His eldest sister groaned. “Oh, Harry! Sometimes you are the densest of creatures.”
“No doubt,” he agreed at once. “I am a man, after all. But what is it about me that causes Melanie Dillmouth’s tongue to cease functioning?”
“She’s in love with you, of course!”
“What?” Harry was astonished. “Don’t be silly.”
“She is,” Diana insisted. “She always has been. Ever since you saved her cat.”
He paused in his supper to take a glance around the table, and his lack of memory about the event in question must have shown in his face. His inquiring glance was answered with four sighs of exasperation and one aggravated elderly harrumph, all of which slid off his back like water off a duck. Surrounded as he was by females, with his father dead nearly twenty years now, and without a single brother to help even the odds, he had learned long ago it was impossible to live up to feminine expectations. “You’re mad, Di,” he said and resumed eating. “I’d never save a cat. I loathe cats.”
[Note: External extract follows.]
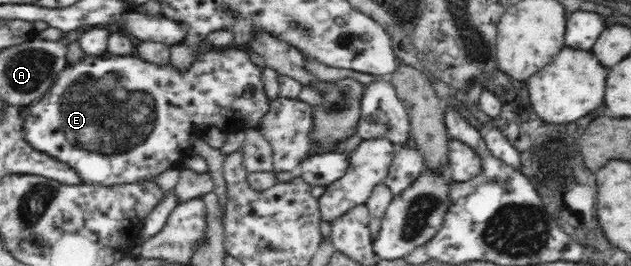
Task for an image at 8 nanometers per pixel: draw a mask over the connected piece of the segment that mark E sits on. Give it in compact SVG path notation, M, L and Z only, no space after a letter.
M205 47L200 55L198 55L195 63L190 67L190 70L186 72L178 71L178 68L174 68L172 61L163 65L157 65L140 59L138 55L134 54L128 57L108 57L106 52L104 52L100 57L92 57L92 55L85 54L84 57L68 64L57 76L52 87L39 99L38 103L25 109L25 122L22 123L22 133L25 141L35 151L54 156L54 158L72 166L84 184L131 184L138 183L142 180L152 180L152 183L156 183L158 176L168 171L168 169L181 168L182 161L192 156L192 150L194 148L192 135L204 139L203 135L210 128L218 128L220 132L225 134L247 130L249 128L257 128L262 117L271 110L271 101L266 96L266 92L264 92L262 69L252 63L250 53L246 50L211 49Z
“I can’t believe you don’t remember,” Diana chided him. “That summer when the Dillmouth girls stayed with us at Marlowe Park. You were just out of Cambridge. Melanie’s cat got caught in a rat trap and you got it out.”
A vague memory surfaced. “For heaven’s sake, that was ages ago. Fifteen years, at least.”
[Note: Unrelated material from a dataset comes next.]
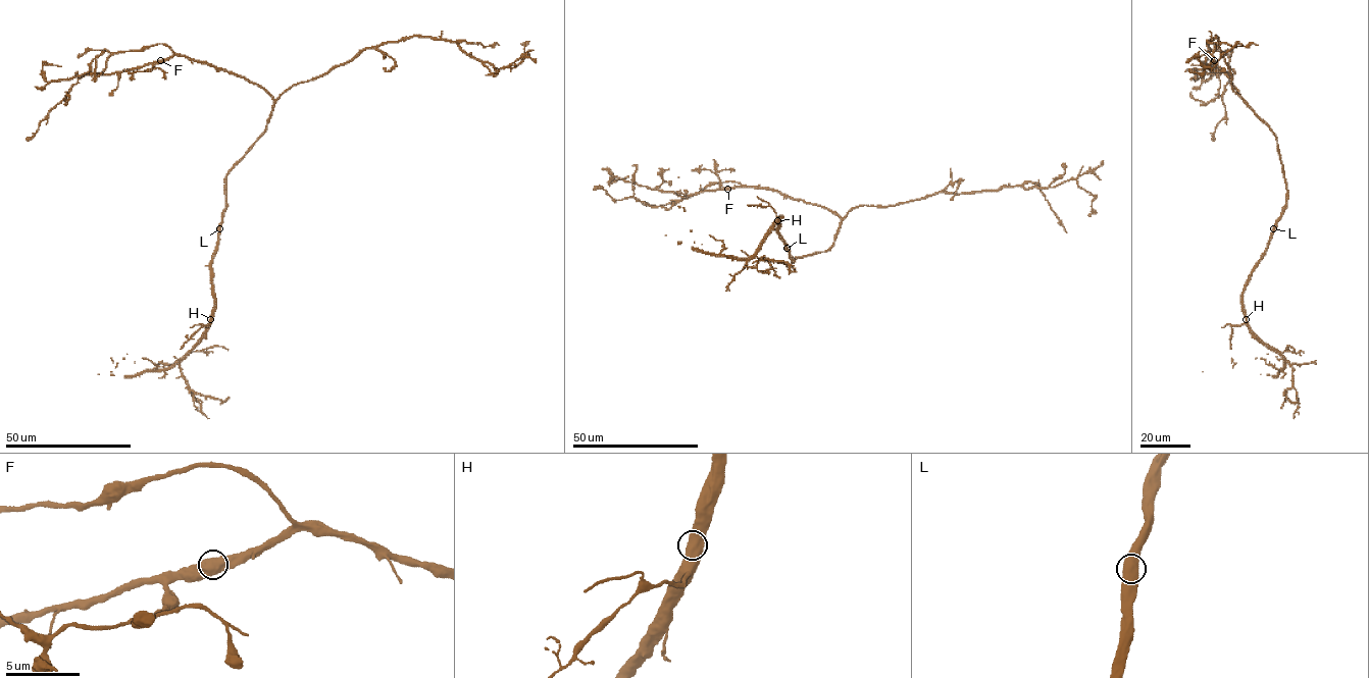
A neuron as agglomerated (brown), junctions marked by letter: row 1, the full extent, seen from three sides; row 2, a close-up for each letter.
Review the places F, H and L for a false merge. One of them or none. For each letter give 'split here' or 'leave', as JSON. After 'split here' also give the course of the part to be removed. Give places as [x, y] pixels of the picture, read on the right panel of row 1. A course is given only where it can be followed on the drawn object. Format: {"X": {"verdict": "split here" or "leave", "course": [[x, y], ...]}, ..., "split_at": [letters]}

“She’s never forgotten it,” Diana told him. “She cried when you married Consuelo.”
“If I’d known what I was in for, I’d have cried, too.”
None of them seemed to find that amusing. Harry wondered how his family could ever think the image of Melanie Dillmouth crying over him would spark any romantic interest on his part. The only desire that pity for a woman inspired in a man was the desire to run away.
“What about Elizabeth Darbury?” Phoebe suggested. “She’s got black hair.”
“Good breeders in that family.” Antonia gave a nod of approval. “The Darburys always have at least two sons in every generation.”
“Lizzie Darbury won’t do,” Vivian said. “She never understands Harry’s jokes. She just stares at him as if he’s a bit touched in the head and doesn’t laugh.”
“And that’s important,” Louisa said. “Men do hate it when we don’t find them amusing. Especially Harry. It quite upsets him.”
“It does not upset me. And I don’t know why my sisters are so determined to choose a wife for me.”